Mit diesem Buch legt der Autor verschiedener richtungsweisender Bücher eine umfangreiche Untersuchung über ein in der Moderne lange ausgespartes, weil nicht zukunftsträchtiges Thema vor. Dabei geht er ausgesprochen systematisch vor und seziert den Begriff buchstäblich, indem er ihn nach allen Regeln der Kunst zerlegt und aus allen Perspektiven beleuchtet. Für eilige Leser fasst er in einer längeren Einleitung die wichtigsten Aussagen zusammen.

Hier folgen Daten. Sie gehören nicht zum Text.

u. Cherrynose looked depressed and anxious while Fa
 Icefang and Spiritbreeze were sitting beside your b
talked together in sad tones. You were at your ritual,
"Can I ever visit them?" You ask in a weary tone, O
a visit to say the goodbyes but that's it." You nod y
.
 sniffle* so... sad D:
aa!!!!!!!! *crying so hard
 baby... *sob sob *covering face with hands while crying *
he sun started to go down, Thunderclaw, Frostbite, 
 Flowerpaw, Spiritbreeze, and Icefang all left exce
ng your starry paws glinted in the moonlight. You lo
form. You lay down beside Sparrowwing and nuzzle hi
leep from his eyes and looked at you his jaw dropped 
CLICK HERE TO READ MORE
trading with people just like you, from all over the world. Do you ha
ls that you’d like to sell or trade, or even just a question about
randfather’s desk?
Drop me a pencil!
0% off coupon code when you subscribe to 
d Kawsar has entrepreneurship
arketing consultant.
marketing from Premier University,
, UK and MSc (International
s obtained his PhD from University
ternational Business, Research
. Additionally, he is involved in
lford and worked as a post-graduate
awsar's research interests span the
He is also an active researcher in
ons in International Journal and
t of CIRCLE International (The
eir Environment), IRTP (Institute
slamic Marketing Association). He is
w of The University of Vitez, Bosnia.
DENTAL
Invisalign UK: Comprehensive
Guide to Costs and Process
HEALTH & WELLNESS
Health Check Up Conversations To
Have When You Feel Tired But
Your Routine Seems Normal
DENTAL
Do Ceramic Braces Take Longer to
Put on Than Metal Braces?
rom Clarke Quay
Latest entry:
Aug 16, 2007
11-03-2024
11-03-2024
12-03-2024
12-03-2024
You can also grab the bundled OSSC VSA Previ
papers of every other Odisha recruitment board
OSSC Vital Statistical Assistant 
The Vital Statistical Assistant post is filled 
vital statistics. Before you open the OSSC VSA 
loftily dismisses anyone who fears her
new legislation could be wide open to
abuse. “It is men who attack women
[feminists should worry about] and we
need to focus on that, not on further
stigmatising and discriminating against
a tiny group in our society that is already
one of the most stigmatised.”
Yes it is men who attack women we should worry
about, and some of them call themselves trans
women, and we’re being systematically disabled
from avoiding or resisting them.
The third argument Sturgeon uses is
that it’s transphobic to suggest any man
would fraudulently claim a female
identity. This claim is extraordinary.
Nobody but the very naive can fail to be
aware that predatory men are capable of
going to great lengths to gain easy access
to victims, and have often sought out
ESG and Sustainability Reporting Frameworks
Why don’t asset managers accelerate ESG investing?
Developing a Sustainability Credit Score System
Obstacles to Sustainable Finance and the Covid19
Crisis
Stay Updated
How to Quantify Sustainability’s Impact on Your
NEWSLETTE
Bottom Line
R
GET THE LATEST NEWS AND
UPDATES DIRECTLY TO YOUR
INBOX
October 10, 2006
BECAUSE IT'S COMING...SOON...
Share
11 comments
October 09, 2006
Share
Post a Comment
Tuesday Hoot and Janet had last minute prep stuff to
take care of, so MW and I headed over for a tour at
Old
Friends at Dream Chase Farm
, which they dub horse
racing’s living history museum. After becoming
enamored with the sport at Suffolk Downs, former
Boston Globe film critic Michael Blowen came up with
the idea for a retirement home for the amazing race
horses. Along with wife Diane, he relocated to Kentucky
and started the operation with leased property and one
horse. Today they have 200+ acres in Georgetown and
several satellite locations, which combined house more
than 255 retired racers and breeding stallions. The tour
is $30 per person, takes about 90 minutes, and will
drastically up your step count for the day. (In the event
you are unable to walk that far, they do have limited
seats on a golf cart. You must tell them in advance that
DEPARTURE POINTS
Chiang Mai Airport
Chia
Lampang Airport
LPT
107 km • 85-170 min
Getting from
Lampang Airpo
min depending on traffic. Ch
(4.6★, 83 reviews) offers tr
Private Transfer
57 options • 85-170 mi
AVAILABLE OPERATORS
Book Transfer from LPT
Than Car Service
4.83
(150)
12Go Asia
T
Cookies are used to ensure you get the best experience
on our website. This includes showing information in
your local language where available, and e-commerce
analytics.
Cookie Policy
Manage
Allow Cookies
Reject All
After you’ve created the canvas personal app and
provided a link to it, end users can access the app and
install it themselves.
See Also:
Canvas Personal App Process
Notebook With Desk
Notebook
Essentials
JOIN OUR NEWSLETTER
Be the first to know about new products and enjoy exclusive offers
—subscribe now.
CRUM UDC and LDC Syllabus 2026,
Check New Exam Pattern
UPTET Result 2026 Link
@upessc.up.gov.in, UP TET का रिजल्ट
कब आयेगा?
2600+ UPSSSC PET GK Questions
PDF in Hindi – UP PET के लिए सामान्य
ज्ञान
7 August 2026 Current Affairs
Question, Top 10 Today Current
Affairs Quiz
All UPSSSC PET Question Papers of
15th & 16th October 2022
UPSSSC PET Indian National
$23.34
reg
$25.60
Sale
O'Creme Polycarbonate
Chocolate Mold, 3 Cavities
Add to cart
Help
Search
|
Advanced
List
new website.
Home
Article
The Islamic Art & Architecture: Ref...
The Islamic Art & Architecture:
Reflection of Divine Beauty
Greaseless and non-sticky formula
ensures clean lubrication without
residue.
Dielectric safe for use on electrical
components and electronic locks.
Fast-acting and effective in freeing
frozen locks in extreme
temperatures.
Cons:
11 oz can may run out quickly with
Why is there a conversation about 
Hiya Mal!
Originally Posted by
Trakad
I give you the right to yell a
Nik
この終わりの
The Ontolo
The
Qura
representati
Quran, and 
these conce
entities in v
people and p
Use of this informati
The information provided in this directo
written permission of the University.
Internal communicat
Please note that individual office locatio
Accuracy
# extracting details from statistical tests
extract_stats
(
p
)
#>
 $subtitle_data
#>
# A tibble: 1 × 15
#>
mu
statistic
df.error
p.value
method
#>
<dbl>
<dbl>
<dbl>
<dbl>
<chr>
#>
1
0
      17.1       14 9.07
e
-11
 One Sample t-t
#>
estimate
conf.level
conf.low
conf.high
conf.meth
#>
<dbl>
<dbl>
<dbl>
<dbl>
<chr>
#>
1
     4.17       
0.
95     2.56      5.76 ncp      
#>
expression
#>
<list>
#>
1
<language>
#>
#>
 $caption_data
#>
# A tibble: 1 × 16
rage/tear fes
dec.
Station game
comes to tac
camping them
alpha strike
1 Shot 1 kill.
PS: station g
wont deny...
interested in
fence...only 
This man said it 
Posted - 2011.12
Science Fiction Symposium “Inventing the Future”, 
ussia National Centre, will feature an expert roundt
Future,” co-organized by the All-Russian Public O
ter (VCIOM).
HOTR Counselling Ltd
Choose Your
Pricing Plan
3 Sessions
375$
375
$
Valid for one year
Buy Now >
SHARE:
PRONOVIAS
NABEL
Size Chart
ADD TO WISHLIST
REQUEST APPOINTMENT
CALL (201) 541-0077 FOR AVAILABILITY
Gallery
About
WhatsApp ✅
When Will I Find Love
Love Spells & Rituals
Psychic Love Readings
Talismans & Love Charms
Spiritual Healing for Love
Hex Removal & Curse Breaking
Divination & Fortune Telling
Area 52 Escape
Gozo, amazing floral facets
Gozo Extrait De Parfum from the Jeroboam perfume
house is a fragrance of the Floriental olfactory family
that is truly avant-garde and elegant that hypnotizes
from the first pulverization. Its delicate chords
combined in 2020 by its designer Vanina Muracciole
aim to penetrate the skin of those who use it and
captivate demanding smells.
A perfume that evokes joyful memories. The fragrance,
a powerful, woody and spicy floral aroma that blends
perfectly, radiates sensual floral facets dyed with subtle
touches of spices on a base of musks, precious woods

In seinen Überlegungen konzentriert er sich auf die westliche Moderne, genauer auf die Zeit nach der Aufklärung, wobei er den Schwerpunkt auf die klassische und vor allem die Spätmoderne – also heute – legt. Eher kursorisch behandelt er die frühe Neuzeit und das Mittelalter, denen er beiden eine statische Weltsicht mit der Verlagerung aller Hoffnung ins Jenseits – Paradies oder Hölle – zuschreibt. Erst die Aufklärung definierte eine Zukunft und legte die Verantwortung für sie in die Hände der Menschen. Damit etablierte sich ein Fortschrittsglaube, der lange Zeit trotz Krieg und Katastrophen ungebrochen schien. Die in der jüngeren Moderne – „Spätmoderne“ – einsetzende Skepsis an diesem „Fortschrittsimperativ“, wie er ihn nennt, führte dann zu einer Zunahme und Schärfung des Verlustempfindens.
Reckwitz verweist dabei schon zu Beginn auf ein Paradox dieses Fortschrittimperativs, das darin besteht, dass gerade der realisierte Fortschritt immer mehr „Veraltetes“ erschafft, dass es zu ersetzen gilt. Das wird jedoch oft als schmerzender Verlust empfunden, vor allem bei älteren oder sozial eher konservativ orientierten Kreisen. Der optimistisch in die Zukunft schauende Fortschritt schafft sich also ungewollt seinen eigene Gegner. Je schneller die – technische und gesellschaftliche – Entwicklung, umso stärker das Verlustempfinden. Nicht umsonst konstatiert Reckwitz gerade im letzten, von rasanter Digitalisierung und KI geprägten Jahrzehnt gesteigerte Verlustdiskurse.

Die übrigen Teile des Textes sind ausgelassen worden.